Texte à lire:
◇ ◇ ◇ ◇ ◇

France | France, Cour administrative d'appel de Douai, 2ème chambre, 14 mars 2023, 22DA01466


Vu la procédure suivante :

Procédure contentieuse antérieure :

M. A... B... a demandé au tribunal administratif de Lille d'annuler l'arrêté du 27 mai 2021 par lequel le préfet du Nord a refusé de lui délivrer un titre de séjour et lui a fait obligation de quitter le territoire français dans un délai de trente jours.

Par un jugement n° 2104862 du 5 avril 2022, le tribunal administratif de Lille a rejeté sa demande.

Procédure devant la cour :

Par une requête, enregistrée le 8 juillet 2022, M. B..., représenté par Me Marion Schryve, demande

à la cour :

1°) d'annuler ce jugement ;

2°) d'annuler l'arrêté du 27 mai 2021 du préfet du N...

Vu la procédure suivante :

Procédure contentieuse antérieure :

M. A... B... a demandé au tribunal administratif de Lille d'annuler l'arrêté du 27 mai 2021 par lequel le préfet du Nord a refusé de lui délivrer un titre de séjour et lui a fait obligation de quitter le territoire français dans un délai de trente jours.

Par un jugement n° 2104862 du 5 avril 2022, le tribunal administratif de Lille a rejeté sa demande.

◇ ◇ ◇ ◇ ◇

Données fournies:
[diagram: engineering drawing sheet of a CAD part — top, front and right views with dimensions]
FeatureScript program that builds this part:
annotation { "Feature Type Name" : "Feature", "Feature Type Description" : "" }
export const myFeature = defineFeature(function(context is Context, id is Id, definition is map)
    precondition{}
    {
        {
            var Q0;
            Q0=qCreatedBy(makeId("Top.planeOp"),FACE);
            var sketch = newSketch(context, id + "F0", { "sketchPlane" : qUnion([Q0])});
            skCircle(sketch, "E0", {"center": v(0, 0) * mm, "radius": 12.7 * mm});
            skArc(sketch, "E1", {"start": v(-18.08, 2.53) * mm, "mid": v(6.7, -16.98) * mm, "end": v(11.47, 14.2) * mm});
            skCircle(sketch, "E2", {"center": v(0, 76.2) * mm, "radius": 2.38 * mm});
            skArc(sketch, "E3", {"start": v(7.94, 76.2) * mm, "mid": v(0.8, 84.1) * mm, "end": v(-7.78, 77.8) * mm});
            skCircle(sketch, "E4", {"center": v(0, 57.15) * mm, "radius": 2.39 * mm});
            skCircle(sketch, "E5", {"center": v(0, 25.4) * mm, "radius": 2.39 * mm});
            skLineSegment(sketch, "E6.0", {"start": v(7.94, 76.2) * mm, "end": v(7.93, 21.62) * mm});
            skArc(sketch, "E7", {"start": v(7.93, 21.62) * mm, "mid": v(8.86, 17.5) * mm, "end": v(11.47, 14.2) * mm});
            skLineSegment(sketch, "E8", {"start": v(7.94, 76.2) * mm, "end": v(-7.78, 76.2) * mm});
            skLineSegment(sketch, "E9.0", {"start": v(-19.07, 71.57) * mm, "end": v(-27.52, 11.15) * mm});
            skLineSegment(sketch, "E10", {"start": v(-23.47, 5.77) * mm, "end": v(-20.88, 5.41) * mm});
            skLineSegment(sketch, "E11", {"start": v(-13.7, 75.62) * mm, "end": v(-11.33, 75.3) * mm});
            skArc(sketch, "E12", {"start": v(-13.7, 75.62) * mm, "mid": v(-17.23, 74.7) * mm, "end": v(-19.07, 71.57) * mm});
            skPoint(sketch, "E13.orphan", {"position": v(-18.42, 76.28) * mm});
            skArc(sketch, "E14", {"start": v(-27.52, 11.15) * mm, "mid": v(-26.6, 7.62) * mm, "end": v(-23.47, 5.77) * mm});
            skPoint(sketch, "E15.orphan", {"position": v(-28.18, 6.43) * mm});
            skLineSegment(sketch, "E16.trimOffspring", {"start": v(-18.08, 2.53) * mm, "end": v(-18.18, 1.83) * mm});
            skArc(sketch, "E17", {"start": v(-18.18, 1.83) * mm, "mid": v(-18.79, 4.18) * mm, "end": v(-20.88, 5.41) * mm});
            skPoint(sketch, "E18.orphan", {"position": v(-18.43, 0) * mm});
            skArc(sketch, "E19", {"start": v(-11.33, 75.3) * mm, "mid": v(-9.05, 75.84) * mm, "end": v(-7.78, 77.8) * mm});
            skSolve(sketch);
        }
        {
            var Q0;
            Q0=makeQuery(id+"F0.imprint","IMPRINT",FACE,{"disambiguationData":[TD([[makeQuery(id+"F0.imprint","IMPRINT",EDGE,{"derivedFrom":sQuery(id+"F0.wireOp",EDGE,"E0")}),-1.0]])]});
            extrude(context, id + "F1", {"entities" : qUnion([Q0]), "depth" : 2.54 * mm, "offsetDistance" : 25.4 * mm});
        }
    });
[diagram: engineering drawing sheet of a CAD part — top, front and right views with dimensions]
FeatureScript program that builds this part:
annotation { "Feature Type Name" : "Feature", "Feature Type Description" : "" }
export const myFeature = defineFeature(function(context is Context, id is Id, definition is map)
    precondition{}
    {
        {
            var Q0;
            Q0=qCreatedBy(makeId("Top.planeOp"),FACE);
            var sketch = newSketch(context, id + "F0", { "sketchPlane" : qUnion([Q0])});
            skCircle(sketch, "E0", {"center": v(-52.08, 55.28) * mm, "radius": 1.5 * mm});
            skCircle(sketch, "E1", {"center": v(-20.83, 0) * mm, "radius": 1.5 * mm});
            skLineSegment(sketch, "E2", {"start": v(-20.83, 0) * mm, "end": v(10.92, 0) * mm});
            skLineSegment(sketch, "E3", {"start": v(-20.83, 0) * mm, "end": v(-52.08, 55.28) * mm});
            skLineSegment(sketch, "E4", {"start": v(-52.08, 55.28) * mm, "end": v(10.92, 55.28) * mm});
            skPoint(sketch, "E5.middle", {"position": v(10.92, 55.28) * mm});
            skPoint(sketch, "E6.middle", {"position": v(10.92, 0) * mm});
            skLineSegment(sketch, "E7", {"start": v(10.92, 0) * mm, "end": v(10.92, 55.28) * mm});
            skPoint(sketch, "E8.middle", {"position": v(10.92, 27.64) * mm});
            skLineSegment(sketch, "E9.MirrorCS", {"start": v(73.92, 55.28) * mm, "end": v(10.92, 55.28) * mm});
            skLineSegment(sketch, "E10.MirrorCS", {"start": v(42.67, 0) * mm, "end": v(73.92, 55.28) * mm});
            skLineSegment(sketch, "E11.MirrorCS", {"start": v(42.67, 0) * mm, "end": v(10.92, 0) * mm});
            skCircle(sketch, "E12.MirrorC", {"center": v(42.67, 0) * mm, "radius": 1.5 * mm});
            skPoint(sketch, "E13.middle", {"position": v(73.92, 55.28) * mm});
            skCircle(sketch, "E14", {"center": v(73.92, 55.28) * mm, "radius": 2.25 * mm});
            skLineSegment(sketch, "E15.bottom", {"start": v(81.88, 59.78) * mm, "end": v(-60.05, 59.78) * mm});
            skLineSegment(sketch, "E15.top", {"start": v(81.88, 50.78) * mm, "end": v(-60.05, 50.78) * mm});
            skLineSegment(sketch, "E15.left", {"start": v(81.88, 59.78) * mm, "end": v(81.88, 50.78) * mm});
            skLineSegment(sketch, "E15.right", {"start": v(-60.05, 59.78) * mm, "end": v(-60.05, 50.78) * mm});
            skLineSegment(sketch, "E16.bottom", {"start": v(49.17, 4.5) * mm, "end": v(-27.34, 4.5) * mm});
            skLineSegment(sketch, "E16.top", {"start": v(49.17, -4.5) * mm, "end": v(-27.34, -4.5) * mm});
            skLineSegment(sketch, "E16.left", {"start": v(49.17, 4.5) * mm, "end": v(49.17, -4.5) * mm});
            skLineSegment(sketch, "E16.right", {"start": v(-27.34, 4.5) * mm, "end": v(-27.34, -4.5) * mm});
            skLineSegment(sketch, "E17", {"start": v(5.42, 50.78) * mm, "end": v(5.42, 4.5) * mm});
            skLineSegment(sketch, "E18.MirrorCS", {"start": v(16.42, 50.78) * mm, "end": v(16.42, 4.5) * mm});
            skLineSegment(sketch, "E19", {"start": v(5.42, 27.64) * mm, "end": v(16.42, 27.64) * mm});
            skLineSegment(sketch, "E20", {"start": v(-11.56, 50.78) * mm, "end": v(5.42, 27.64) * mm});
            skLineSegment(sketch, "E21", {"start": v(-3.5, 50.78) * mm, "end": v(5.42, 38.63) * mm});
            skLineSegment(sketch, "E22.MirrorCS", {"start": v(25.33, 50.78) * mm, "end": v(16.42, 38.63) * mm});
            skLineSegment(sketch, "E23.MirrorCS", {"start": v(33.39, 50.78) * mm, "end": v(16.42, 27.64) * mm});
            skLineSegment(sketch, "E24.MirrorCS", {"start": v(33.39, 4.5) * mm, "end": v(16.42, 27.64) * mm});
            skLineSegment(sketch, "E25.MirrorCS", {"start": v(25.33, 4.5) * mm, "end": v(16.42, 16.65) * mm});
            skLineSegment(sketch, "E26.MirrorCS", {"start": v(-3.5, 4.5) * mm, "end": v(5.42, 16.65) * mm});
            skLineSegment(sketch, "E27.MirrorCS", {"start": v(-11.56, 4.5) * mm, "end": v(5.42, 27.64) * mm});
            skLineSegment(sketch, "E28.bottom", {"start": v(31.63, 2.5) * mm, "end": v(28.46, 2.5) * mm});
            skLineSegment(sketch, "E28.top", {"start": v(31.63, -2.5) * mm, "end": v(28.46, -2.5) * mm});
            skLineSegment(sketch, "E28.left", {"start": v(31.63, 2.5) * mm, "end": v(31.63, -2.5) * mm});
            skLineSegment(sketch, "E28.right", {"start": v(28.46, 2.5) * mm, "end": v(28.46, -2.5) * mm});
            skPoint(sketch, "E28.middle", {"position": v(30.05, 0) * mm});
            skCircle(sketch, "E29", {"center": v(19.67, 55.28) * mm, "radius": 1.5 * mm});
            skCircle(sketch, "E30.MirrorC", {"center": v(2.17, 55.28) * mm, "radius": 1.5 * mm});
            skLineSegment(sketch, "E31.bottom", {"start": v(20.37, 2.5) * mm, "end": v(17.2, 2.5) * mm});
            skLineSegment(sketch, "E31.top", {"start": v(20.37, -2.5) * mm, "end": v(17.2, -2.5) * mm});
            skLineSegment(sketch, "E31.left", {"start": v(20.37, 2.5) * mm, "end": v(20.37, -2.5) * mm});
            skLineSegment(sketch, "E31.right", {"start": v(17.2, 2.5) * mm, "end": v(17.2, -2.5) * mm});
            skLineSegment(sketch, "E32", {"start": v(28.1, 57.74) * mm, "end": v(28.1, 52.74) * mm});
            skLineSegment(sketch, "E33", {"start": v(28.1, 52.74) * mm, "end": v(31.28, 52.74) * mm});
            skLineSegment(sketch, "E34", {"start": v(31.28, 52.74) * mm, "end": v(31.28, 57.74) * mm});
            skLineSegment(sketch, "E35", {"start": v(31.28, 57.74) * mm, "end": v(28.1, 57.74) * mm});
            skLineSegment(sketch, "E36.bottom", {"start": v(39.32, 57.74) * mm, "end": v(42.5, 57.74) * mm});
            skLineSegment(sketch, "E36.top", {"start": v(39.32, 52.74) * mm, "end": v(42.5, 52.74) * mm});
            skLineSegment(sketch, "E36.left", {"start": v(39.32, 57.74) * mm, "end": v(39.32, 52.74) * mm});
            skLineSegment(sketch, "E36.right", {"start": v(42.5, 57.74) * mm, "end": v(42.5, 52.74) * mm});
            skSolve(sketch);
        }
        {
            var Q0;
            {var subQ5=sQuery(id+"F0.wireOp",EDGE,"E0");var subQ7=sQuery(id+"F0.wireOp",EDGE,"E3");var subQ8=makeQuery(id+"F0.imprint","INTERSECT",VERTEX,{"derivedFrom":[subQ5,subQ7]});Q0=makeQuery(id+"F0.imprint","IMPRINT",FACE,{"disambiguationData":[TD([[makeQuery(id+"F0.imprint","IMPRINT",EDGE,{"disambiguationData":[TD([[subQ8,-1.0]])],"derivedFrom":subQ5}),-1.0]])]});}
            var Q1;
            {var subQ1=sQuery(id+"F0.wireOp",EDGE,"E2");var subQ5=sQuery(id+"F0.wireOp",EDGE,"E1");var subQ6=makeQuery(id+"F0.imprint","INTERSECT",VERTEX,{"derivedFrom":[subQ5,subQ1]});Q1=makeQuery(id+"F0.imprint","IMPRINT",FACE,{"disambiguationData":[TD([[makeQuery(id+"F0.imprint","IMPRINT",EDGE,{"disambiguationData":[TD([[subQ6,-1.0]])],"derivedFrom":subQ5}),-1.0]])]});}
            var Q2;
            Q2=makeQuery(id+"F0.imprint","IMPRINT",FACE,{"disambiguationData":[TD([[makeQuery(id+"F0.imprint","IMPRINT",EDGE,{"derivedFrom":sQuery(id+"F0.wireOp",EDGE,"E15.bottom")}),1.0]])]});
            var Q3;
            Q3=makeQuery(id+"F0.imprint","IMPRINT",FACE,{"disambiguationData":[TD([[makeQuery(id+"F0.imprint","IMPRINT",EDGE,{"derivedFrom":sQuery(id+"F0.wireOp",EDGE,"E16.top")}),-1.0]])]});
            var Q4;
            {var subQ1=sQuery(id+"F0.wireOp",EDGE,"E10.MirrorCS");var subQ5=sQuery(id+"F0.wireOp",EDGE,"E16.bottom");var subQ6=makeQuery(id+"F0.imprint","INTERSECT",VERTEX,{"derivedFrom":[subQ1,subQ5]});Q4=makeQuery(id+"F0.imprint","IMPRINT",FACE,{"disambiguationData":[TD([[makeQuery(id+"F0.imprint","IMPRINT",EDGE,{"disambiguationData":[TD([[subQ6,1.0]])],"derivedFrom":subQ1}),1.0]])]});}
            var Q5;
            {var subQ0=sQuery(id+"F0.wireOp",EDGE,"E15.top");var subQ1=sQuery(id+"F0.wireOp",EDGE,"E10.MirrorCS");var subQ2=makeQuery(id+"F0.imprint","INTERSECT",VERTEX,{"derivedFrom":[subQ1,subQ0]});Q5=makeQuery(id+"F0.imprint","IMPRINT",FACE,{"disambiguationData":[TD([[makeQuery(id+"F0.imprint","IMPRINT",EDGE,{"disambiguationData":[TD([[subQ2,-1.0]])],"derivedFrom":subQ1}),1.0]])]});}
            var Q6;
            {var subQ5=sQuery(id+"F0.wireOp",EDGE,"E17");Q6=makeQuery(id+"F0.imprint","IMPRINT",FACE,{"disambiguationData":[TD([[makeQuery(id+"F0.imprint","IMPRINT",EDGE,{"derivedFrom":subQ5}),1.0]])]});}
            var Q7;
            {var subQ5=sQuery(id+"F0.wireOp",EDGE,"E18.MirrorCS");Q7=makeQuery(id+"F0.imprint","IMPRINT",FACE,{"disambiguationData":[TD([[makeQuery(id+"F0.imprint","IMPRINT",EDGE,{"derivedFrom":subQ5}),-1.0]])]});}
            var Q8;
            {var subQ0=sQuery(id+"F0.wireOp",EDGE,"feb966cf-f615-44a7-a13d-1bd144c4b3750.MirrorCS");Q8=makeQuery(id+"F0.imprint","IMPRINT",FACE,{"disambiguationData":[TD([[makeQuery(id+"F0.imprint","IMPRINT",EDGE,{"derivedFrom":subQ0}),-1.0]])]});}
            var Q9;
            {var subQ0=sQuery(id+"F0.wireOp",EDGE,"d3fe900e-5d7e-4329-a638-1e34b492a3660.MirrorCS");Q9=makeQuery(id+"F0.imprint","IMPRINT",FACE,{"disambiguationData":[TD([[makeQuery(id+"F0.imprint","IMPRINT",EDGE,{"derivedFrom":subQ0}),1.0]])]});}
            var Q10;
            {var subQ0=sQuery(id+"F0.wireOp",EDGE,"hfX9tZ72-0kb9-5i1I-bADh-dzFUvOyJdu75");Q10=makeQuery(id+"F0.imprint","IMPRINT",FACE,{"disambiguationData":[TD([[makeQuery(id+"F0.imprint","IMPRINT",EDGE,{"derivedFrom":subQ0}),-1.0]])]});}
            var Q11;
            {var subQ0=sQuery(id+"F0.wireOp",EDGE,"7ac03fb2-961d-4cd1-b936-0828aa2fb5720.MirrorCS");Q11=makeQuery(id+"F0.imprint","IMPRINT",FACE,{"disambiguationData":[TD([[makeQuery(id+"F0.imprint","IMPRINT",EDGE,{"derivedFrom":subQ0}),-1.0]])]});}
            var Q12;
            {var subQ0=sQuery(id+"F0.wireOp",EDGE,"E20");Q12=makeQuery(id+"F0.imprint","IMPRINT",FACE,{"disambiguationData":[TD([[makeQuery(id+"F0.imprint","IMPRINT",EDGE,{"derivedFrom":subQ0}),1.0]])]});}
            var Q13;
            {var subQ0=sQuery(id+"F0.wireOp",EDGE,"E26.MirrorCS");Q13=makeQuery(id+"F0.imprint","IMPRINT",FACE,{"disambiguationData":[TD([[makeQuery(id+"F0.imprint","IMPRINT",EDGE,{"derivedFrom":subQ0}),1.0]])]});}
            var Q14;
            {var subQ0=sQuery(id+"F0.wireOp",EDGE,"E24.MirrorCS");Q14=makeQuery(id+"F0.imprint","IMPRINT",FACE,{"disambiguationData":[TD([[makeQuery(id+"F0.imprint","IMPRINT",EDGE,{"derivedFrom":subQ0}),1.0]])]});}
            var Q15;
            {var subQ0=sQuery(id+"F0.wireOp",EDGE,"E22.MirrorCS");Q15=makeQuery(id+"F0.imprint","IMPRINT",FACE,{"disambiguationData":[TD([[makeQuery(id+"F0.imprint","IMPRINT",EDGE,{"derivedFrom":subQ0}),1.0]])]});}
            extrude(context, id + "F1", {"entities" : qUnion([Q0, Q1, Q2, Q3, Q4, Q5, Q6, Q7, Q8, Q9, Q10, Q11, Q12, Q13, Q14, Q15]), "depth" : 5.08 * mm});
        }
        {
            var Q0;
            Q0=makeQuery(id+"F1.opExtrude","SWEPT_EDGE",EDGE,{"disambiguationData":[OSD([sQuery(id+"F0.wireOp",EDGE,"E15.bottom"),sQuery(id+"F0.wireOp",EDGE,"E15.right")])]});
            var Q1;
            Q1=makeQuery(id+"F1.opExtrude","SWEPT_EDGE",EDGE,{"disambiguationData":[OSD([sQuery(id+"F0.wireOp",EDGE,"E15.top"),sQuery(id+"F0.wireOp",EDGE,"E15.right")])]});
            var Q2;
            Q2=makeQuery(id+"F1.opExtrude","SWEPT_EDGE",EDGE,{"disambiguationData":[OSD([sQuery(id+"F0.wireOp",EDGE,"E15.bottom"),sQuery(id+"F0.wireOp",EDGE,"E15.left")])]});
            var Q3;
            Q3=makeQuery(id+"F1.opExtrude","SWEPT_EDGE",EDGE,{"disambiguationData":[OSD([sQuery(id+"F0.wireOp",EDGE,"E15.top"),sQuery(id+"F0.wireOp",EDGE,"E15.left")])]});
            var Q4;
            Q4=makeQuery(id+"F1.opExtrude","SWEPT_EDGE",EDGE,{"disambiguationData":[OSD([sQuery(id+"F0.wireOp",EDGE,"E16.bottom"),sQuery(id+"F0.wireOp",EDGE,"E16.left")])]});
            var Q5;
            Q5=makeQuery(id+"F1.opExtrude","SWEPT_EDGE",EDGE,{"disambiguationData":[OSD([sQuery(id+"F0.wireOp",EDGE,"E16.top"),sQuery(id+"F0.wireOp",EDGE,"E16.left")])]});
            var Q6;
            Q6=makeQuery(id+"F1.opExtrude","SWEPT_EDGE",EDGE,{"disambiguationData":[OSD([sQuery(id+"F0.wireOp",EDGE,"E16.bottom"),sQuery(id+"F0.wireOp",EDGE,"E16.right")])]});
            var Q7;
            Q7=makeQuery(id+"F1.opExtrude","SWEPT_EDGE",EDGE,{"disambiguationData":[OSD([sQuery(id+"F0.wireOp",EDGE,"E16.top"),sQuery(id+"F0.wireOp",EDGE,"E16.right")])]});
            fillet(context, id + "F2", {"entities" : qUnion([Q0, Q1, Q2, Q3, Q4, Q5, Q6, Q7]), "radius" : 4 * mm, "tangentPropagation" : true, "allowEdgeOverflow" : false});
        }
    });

◇ ◇ ◇ ◇ ◇

Votre consigne:
Pourriez-vous poursuivre la décision de la cour administrative d'appel de Douai à la suite de sa dernière phrase ?

Résultat obtenu:
Procédure devant la cour :

Par une requête, enregistrée le 8 juillet 2022, M. B..., représenté par Me Marion Schryve, demande à la cour :

1°) d'annuler ce jugement ;

2°) d'annuler l'arrêté du 27 mai 2021 du préfet du Nord ;

3°) d'enjoindre au préfet du Nord de lui délivrer un titre de séjour portant la mention " vie privée et familiale " ou " salarié " ou, à titre subsidiaire, de réexaminer sa situation et de l'admettre provisoirement au séjour, dans un délai d'un mois à compter de l'arrêt à intervenir sous astreinte de 150 euros par jour de retard ;

4°) de mettre à la charge de l'Etat le versement à son avocate de la somme de 1 800 euros en application des dispositions combinées des articles L. 761-1 du code de justice administrative et 37 de la loi du 10 juillet 1991, en contrepartie de sa renonciation à percevoir la somme correspondant à la part contributive de l'Etat.

Il soutient que :

- le préfet a commis une erreur manifeste d'appréciation dans l'application de l'article L. 435-1 du code de l'entrée et du séjour des étrangers et du droit d'asile ;

- la décision de refus de séjour et l'obligation de quitter le territoire français sont contraires à l'article 8 de la convention européenne de sauvegarde des droits de l'homme et des libertés fondamentales ;

- l'obligation de quitter le territoire français est entachée d'une erreur manifeste dans l'appréciation des conséquences de la mesure sur sa situation personnelle.

Par un mémoire en défense, enregistré le 23 janvier 2023, le préfet du Nord conclut au rejet de la requête.

Il fait valoir que les moyens soulevés par le requérant ne sont pas fondés.

M. B... a été admis au bénéfice de l'aide juridictionnelle totale par ordonnance du 20 juillet 2022 de la présidente de la cour.

Par ordonnance du 24 janvier 2023, la clôture de l'instruction a été fixée au 14 février 2023.

Vu les autres pièces du dossier.

Vu :

- le code de l'entrée et du séjour des étrangers et du droit d'asile ;

- la loi n° 91-647 du 10 juillet 1991 ;

- le code de justice administrative.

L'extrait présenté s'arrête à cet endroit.